● Exercise: Write out the entire listing exactly, so that each line matches the original.

= = = = =

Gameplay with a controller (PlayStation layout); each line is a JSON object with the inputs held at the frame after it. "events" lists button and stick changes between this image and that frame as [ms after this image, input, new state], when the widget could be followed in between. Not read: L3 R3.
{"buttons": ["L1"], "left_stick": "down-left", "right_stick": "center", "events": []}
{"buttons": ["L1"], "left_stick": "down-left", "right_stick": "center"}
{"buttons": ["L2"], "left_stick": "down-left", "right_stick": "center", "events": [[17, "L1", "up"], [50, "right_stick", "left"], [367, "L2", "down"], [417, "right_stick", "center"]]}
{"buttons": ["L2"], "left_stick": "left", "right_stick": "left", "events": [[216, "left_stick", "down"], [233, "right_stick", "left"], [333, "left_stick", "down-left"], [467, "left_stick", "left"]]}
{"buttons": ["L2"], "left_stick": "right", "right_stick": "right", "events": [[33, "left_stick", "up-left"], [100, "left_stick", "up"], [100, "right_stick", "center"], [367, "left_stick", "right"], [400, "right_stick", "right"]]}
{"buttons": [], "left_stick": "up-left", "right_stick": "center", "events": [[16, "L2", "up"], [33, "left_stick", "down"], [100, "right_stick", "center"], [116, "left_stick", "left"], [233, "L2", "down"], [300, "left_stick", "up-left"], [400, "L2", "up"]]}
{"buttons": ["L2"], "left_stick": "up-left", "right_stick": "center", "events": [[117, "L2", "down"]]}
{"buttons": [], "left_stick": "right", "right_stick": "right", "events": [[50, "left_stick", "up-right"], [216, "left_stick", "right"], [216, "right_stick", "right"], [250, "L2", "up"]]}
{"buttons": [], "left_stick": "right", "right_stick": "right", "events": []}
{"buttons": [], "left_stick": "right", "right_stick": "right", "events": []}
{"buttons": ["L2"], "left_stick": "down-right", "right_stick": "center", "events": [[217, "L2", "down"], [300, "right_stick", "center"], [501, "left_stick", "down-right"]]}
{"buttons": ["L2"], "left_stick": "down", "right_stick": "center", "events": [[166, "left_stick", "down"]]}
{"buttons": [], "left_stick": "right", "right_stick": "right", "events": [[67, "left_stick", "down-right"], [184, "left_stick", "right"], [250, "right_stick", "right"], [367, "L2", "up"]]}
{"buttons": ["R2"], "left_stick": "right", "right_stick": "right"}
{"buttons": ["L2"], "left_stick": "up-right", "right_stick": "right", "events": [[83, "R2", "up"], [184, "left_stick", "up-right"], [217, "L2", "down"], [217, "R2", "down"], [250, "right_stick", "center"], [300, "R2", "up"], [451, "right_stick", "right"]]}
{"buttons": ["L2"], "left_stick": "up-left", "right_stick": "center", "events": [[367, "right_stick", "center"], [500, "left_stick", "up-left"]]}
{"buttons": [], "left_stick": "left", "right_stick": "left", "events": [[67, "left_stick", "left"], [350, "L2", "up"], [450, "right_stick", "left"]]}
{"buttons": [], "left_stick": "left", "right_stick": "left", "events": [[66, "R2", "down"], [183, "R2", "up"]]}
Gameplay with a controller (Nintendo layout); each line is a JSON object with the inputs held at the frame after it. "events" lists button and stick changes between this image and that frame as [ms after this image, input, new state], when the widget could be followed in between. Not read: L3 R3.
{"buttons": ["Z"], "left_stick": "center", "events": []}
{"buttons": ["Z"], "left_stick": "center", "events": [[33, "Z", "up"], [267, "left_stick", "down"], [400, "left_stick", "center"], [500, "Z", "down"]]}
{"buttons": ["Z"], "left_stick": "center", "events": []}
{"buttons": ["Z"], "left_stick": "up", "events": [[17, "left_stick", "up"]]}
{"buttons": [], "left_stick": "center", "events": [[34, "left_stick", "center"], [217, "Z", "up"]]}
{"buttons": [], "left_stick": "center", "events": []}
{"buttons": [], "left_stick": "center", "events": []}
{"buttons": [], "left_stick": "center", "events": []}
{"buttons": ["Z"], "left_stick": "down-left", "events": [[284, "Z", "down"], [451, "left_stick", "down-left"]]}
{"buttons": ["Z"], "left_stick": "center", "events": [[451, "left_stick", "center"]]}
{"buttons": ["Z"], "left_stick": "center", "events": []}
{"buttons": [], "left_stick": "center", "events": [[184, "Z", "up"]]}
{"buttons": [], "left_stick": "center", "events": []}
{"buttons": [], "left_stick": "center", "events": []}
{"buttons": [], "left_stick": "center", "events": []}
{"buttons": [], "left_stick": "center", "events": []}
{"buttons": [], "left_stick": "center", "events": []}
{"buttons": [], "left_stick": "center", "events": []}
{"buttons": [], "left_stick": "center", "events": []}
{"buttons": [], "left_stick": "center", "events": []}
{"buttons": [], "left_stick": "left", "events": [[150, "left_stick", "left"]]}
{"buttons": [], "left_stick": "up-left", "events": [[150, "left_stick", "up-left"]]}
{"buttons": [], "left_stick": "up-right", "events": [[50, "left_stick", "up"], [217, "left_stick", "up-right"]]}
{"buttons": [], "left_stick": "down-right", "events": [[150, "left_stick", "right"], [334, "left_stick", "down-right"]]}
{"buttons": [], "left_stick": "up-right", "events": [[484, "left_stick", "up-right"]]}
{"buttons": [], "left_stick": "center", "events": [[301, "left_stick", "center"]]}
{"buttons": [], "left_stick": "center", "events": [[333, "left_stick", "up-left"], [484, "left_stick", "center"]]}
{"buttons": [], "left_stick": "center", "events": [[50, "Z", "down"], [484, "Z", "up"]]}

= = = = =

● Response to the task:
Gameplay with a controller (PlayStation layout); each line is a JSON object with the inputs held at the frame after it. "events" lists button and stick changes between this image and that frame as [ms after this image, input, new state], when the widget could be followed in between. Not read: L3 R3.
{"buttons": ["L1"], "left_stick": "down-left", "right_stick": "center", "events": []}
{"buttons": ["L1"], "left_stick": "down-left", "right_stick": "center"}
{"buttons": ["L2"], "left_stick": "down-left", "right_stick": "center", "events": [[17, "L1", "up"], [50, "right_stick", "left"], [367, "L2", "down"], [417, "right_stick", "center"]]}
{"buttons": ["L2"], "left_stick": "left", "right_stick": "left", "events": [[216, "left_stick", "down"], [233, "right_stick", "left"], [333, "left_stick", "down-left"], [467, "left_stick", "left"]]}
{"buttons": ["L2"], "left_stick": "right", "right_stick": "right", "events": [[33, "left_stick", "up-left"], [100, "left_stick", "up"], [100, "right_stick", "center"], [367, "left_stick", "right"], [400, "right_stick", "right"]]}
{"buttons": [], "left_stick": "up-left", "right_stick": "center", "events": [[16, "L2", "up"], [33, "left_stick", "down"], [100, "right_stick", "center"], [116, "left_stick", "left"], [233, "L2", "down"], [300, "left_stick", "up-left"], [400, "L2", "up"]]}
{"buttons": ["L2"], "left_stick": "up-left", "right_stick": "center", "events": [[117, "L2", "down"]]}
{"buttons": [], "left_stick": "right", "right_stick": "right", "events": [[50, "left_stick", "up-right"], [216, "left_stick", "right"], [216, "right_stick", "right"], [250, "L2", "up"]]}
{"buttons": [], "left_stick": "right", "right_stick": "right", "events": []}
{"buttons": [], "left_stick": "right", "right_stick": "right", "events": []}
{"buttons": ["L2"], "left_stick": "down-right", "right_stick": "center", "events": [[217, "L2", "down"], [300, "right_stick", "center"], [501, "left_stick", "down-right"]]}
{"buttons": ["L2"], "left_stick": "down", "right_stick": "center", "events": [[166, "left_stick", "down"]]}
{"buttons": [], "left_stick": "right", "right_stick": "right", "events": [[67, "left_stick", "down-right"], [184, "left_stick", "right"], [250, "right_stick", "right"], [367, "L2", "up"]]}
{"buttons": ["R2"], "left_stick": "right", "right_stick": "right"}
{"buttons": ["L2"], "left_stick": "up-right", "right_stick": "right", "events": [[83, "R2", "up"], [184, "left_stick", "up-right"], [217, "L2", "down"], [217, "R2", "down"], [250, "right_stick", "center"], [300, "R2", "up"], [451, "right_stick", "right"]]}
{"buttons": ["L2"], "left_stick": "up-left", "right_stick": "center", "events": [[367, "right_stick", "center"], [500, "left_stick", "up-left"]]}
{"buttons": [], "left_stick": "left", "right_stick": "left", "events": [[67, "left_stick", "left"], [350, "L2", "up"], [450, "right_stick", "left"]]}
{"buttons": [], "left_stick": "left", "right_stick": "left", "events": [[66, "R2", "down"], [183, "R2", "up"]]}
Gameplay with a controller (Nintendo layout); each line is a JSON object with the inputs held at the frame after it. "events" lists button and stick changes between this image and that frame as [ms after this image, input, new state], when the widget could be followed in between. Not read: L3 R3.
{"buttons": ["Z"], "left_stick": "center", "events": []}
{"buttons": ["Z"], "left_stick": "center", "events": [[33, "Z", "up"], [267, "left_stick", "down"], [400, "left_stick", "center"], [500, "Z", "down"]]}
{"buttons": ["Z"], "left_stick": "center", "events": []}
{"buttons": ["Z"], "left_stick": "up", "events": [[17, "left_stick", "up"]]}
{"buttons": [], "left_stick": "center", "events": [[34, "left_stick", "center"], [217, "Z", "up"]]}
{"buttons": [], "left_stick": "center", "events": []}
{"buttons": [], "left_stick": "center", "events": []}
{"buttons": [], "left_stick": "center", "events": []}
{"buttons": ["Z"], "left_stick": "down-left", "events": [[284, "Z", "down"], [451, "left_stick", "down-left"]]}
{"buttons": ["Z"], "left_stick": "center", "events": [[451, "left_stick", "center"]]}
{"buttons": ["Z"], "left_stick": "center", "events": []}
{"buttons": [], "left_stick": "center", "events": [[184, "Z", "up"]]}
{"buttons": [], "left_stick": "center", "events": []}
{"buttons": [], "left_stick": "center", "events": []}
{"buttons": [], "left_stick": "center", "events": []}
{"buttons": [], "left_stick": "center", "events": []}
{"buttons": [], "left_stick": "center", "events": []}
{"buttons": [], "left_stick": "center", "events": []}
{"buttons": [], "left_stick": "center", "events": []}
{"buttons": [], "left_stick": "center", "events": []}
{"buttons": [], "left_stick": "left", "events": [[150, "left_stick", "left"]]}
{"buttons": [], "left_stick": "up-left", "events": [[150, "left_stick", "up-left"]]}
{"buttons": [], "left_stick": "up-right", "events": [[50, "left_stick", "up"], [217, "left_stick", "up-right"]]}
{"buttons": [], "left_stick": "down-right", "events": [[150, "left_stick", "right"], [334, "left_stick", "down-right"]]}
{"buttons": [], "left_stick": "up-right", "events": [[484, "left_stick", "up-right"]]}
{"buttons": [], "left_stick": "center", "events": [[301, "left_stick", "center"]]}
{"buttons": [], "left_stick": "center", "events": [[333, "left_stick", "up-left"], [484, "left_stick", "center"]]}
{"buttons": [], "left_stick": "center", "events": [[50, "Z", "down"], [484, "Z", "up"]]}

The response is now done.